Aim of the task -> Rewrite the lines below as a numbered list, dropping the blank lines and leaving out the pictures.

Data listing ->
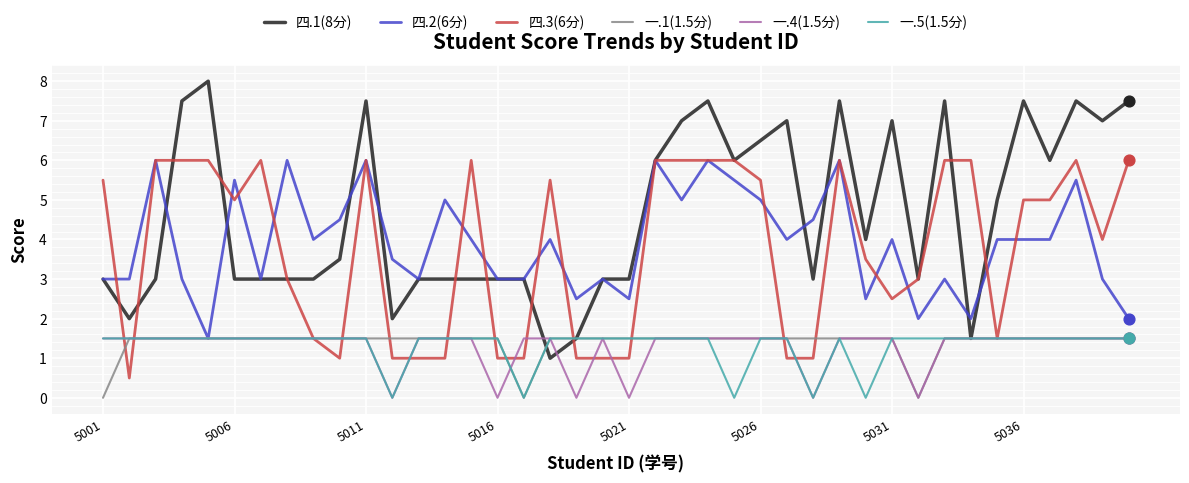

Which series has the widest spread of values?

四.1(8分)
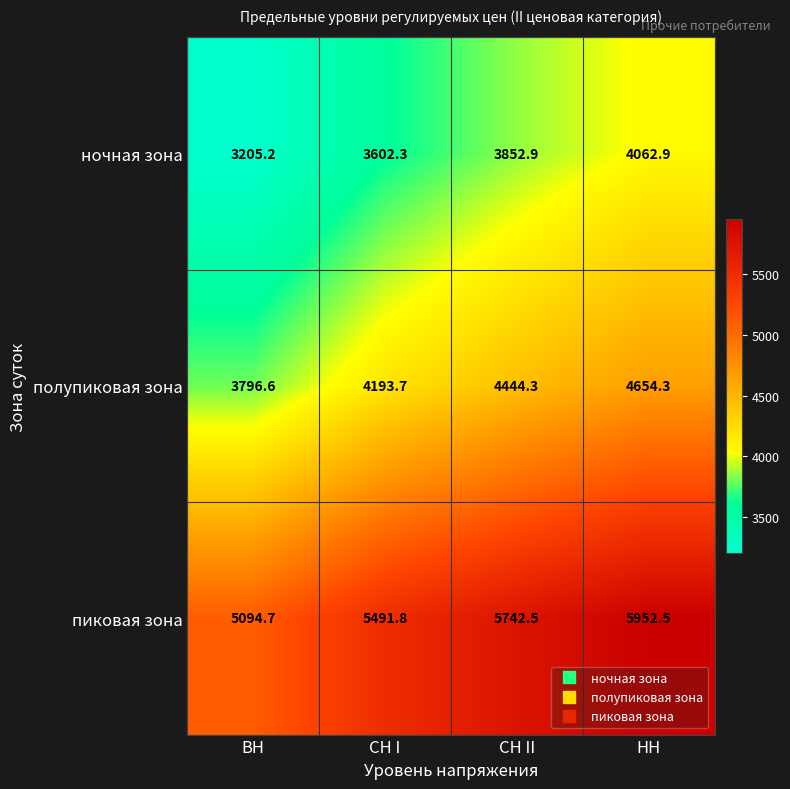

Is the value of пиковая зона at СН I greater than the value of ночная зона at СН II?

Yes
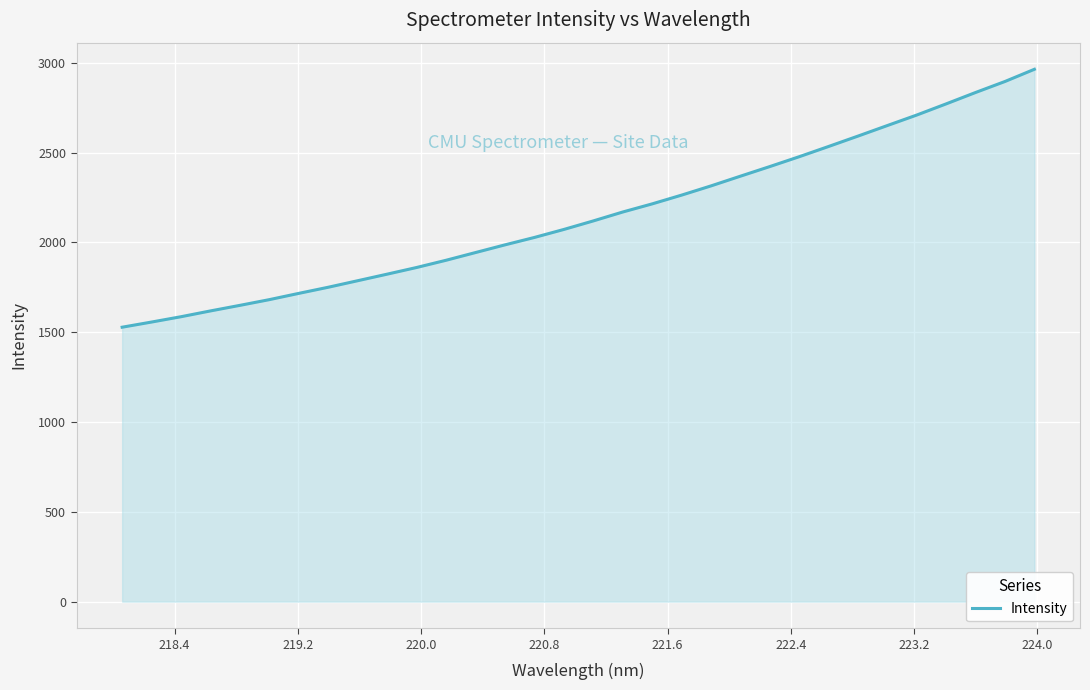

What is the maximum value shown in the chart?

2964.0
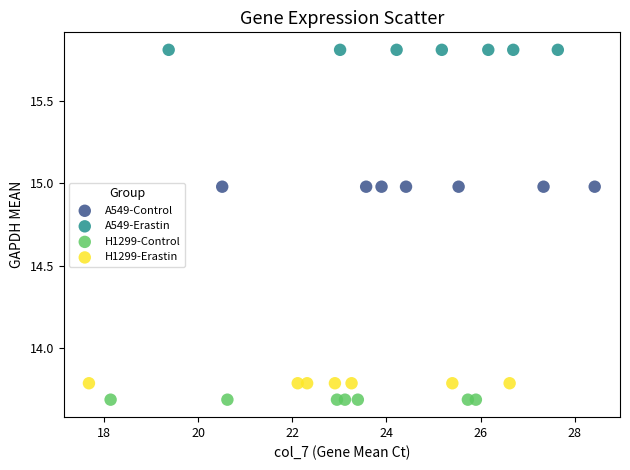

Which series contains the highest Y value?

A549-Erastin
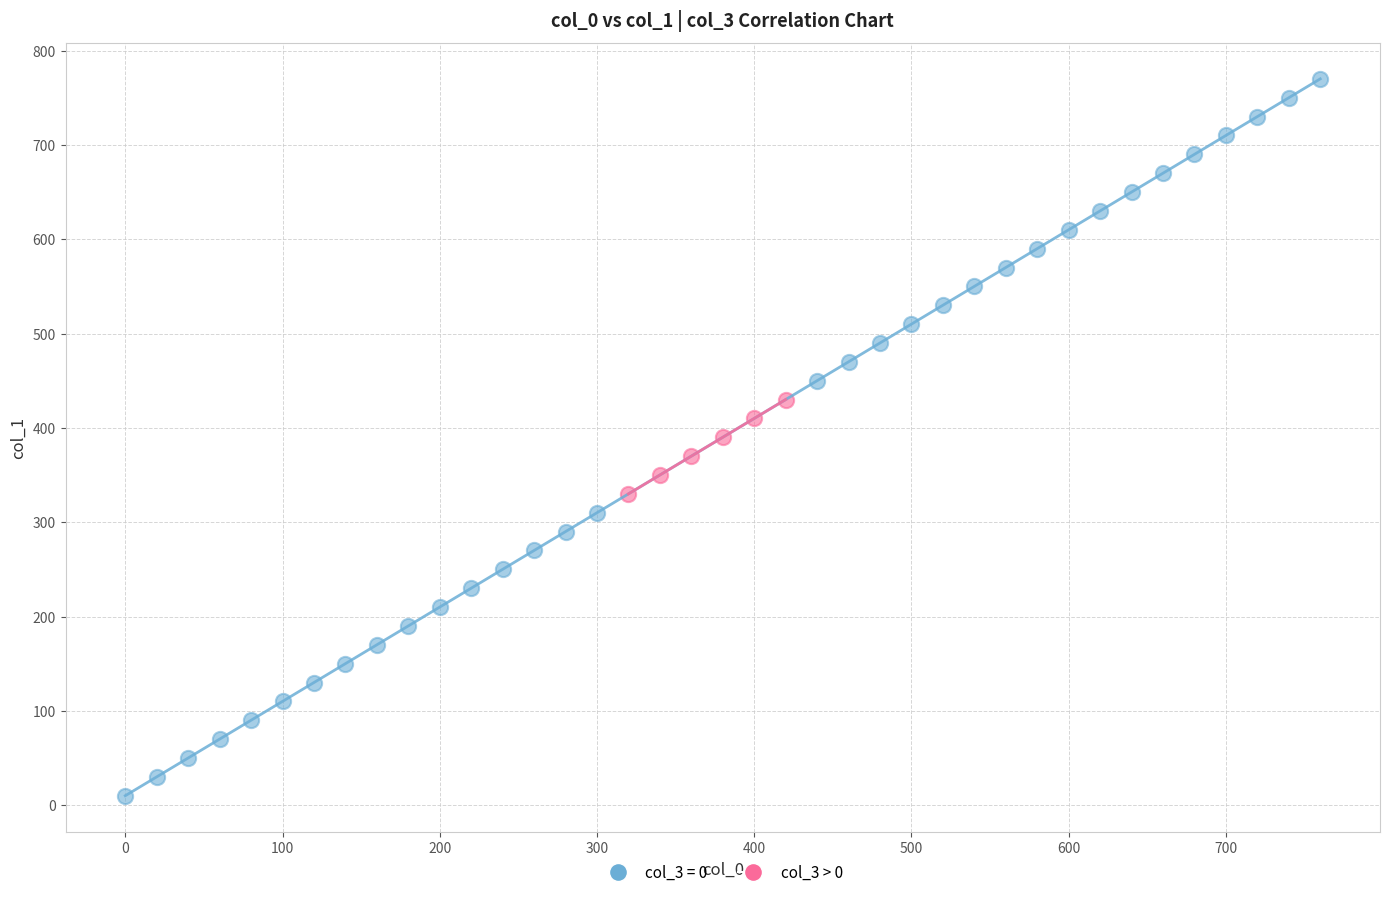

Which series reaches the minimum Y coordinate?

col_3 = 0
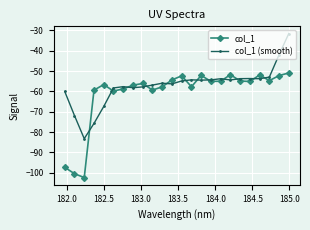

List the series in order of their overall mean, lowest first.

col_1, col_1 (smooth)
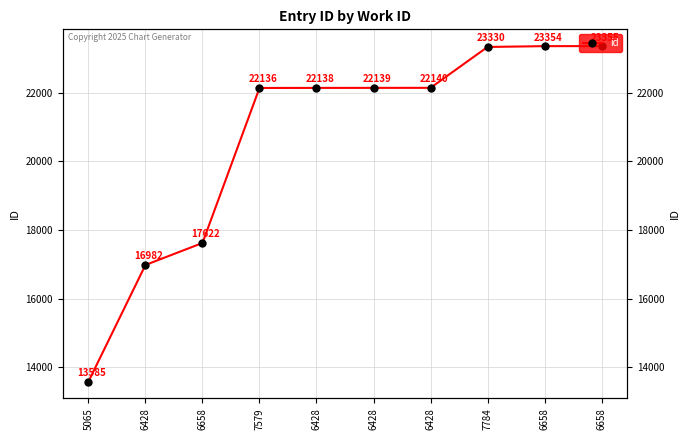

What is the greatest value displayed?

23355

Result of the exercise ->
1. Which series has the widest spread of values?
2. 四.1(8分)
3. Is the value of пиковая зона at СН I greater than the value of ночная зона at СН II?
4. Yes
5. What is the maximum value shown in the chart?
6. 2964.0
7. Which series contains the highest Y value?
8. A549-Erastin
9. Which series reaches the minimum Y coordinate?
10. col_3 = 0
11. List the series in order of their overall mean, lowest first.
12. col_1, col_1 (smooth)
13. What is the greatest value displayed?
14. 23355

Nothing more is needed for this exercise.